Top of Material for the task

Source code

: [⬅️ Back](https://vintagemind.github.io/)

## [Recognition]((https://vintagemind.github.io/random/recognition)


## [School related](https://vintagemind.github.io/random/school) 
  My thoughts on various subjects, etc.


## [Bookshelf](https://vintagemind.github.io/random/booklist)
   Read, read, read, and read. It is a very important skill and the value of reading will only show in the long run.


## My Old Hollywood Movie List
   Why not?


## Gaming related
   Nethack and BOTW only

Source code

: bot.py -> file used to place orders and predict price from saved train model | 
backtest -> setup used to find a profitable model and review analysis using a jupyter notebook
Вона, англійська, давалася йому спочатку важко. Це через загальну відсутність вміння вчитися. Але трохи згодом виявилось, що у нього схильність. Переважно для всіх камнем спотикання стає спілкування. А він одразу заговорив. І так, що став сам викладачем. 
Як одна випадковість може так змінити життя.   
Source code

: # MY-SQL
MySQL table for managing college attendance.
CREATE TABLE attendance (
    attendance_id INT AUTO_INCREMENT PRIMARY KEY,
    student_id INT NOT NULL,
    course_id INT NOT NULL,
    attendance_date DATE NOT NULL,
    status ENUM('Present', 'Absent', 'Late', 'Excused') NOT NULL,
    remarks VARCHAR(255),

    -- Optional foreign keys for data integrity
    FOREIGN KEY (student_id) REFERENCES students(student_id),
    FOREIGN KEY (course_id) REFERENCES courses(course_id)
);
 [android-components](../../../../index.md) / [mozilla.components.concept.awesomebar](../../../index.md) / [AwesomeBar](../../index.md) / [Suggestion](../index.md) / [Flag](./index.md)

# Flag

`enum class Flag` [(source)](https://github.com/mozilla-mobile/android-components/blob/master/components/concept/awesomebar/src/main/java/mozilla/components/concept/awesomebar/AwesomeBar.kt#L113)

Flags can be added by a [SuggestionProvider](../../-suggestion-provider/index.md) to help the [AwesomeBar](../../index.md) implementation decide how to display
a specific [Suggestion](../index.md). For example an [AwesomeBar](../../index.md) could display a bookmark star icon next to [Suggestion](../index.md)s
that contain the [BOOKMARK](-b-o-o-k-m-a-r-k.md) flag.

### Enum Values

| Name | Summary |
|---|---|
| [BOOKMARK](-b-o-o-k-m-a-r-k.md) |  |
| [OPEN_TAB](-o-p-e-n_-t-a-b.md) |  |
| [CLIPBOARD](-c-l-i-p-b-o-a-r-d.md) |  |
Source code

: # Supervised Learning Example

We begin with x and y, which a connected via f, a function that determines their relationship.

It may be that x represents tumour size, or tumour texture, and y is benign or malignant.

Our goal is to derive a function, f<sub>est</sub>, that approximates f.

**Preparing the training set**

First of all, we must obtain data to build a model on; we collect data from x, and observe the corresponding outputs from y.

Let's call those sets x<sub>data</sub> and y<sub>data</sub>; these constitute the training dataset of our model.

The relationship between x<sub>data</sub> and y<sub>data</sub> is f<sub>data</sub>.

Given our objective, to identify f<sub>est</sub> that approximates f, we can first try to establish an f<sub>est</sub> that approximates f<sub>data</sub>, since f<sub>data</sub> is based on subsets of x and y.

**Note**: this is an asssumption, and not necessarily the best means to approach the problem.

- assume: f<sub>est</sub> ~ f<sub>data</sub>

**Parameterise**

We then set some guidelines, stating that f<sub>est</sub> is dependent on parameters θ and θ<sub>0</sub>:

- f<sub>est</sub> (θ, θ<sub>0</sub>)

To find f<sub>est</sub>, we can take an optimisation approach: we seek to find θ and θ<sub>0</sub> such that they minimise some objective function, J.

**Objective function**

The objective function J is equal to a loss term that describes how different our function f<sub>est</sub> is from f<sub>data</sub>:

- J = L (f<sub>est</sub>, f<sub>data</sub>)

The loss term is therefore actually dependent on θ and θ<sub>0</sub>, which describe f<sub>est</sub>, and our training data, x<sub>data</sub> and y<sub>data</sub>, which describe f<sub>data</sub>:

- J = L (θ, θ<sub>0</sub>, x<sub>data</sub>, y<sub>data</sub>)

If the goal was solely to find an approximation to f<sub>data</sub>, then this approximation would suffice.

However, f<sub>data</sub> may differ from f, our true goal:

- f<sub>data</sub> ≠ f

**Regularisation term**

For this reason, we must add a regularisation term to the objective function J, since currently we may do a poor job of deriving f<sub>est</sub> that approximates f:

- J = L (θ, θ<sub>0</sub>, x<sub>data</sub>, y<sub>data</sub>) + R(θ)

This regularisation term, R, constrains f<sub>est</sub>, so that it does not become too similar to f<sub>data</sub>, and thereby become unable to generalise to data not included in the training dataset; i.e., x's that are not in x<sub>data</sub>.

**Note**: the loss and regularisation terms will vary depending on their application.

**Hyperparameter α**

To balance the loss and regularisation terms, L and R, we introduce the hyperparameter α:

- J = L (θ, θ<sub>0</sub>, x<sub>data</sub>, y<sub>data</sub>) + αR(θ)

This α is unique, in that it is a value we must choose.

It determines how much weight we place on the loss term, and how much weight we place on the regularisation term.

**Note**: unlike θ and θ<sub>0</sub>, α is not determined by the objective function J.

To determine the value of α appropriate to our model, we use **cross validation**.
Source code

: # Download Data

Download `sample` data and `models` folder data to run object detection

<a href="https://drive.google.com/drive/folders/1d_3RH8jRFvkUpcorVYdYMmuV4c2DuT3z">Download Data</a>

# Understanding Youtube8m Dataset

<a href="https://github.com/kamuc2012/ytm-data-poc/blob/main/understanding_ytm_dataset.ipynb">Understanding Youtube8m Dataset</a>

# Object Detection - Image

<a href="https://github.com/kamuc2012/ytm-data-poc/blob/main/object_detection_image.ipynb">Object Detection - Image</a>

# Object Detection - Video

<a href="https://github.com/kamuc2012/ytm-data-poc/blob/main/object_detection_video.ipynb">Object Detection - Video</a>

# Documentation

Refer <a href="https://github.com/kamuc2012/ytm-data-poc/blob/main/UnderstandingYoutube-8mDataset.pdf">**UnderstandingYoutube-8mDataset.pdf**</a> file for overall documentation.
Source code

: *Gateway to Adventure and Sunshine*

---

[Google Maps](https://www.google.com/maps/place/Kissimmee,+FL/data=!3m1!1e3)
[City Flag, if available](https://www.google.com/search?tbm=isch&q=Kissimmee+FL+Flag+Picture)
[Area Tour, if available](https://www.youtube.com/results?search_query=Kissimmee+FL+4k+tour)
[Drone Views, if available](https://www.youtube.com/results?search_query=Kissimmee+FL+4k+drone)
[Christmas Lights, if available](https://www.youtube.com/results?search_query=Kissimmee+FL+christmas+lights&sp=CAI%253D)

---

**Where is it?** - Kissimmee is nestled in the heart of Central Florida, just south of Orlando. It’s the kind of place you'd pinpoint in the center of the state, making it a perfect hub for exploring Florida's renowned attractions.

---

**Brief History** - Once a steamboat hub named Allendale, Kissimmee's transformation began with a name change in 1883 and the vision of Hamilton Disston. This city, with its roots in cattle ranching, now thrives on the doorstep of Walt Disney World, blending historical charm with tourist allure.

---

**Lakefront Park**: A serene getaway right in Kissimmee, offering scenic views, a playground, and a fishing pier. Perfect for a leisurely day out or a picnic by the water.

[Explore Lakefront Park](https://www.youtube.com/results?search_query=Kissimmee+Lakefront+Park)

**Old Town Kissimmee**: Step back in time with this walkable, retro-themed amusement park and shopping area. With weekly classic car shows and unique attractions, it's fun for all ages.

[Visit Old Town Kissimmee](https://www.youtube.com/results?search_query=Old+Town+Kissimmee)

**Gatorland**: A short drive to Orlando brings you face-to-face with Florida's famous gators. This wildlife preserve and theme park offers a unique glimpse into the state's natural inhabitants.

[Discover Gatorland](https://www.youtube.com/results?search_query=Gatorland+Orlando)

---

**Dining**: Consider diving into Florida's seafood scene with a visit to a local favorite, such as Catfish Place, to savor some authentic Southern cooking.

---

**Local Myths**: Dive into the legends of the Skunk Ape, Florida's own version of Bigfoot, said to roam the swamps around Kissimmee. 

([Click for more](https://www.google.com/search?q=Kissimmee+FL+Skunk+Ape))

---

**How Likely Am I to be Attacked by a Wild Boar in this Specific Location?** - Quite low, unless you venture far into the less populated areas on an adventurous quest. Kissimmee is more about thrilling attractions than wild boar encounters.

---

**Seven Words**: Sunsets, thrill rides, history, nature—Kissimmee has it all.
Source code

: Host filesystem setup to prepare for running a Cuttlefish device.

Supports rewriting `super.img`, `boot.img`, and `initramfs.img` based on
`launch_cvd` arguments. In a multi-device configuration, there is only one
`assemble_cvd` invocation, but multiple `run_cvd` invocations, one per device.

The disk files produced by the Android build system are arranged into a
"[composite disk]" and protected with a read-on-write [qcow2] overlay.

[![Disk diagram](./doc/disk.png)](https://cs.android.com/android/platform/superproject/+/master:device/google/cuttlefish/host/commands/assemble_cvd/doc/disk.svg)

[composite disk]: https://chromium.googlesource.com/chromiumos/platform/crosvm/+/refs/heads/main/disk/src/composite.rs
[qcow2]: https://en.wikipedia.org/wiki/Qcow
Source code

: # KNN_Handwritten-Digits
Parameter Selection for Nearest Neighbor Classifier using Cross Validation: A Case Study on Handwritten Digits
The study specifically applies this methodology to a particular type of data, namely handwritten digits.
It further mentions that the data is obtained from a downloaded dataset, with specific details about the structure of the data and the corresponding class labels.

Bottom of Material for the task

> **About this task**
Could you set down, exactly as written, the lines above between the one holding "Як одна випадковість" and the one holding "FOREIGN KEY (student_id)", inclusive, and nothing more?

> **Solution to the exercise**
Як одна випадковість може так змінити життя.   
Source code

: # MY-SQL
MySQL table for managing college attendance.
CREATE TABLE attendance (
    attendance_id INT AUTO_INCREMENT PRIMARY KEY,
    student_id INT NOT NULL,
    course_id INT NOT NULL,
    attendance_date DATE NOT NULL,
    status ENUM('Present', 'Absent', 'Late', 'Excused') NOT NULL,
    remarks VARCHAR(255),

    -- Optional foreign keys for data integrity
    FOREIGN KEY (student_id) REFERENCES students(student_id),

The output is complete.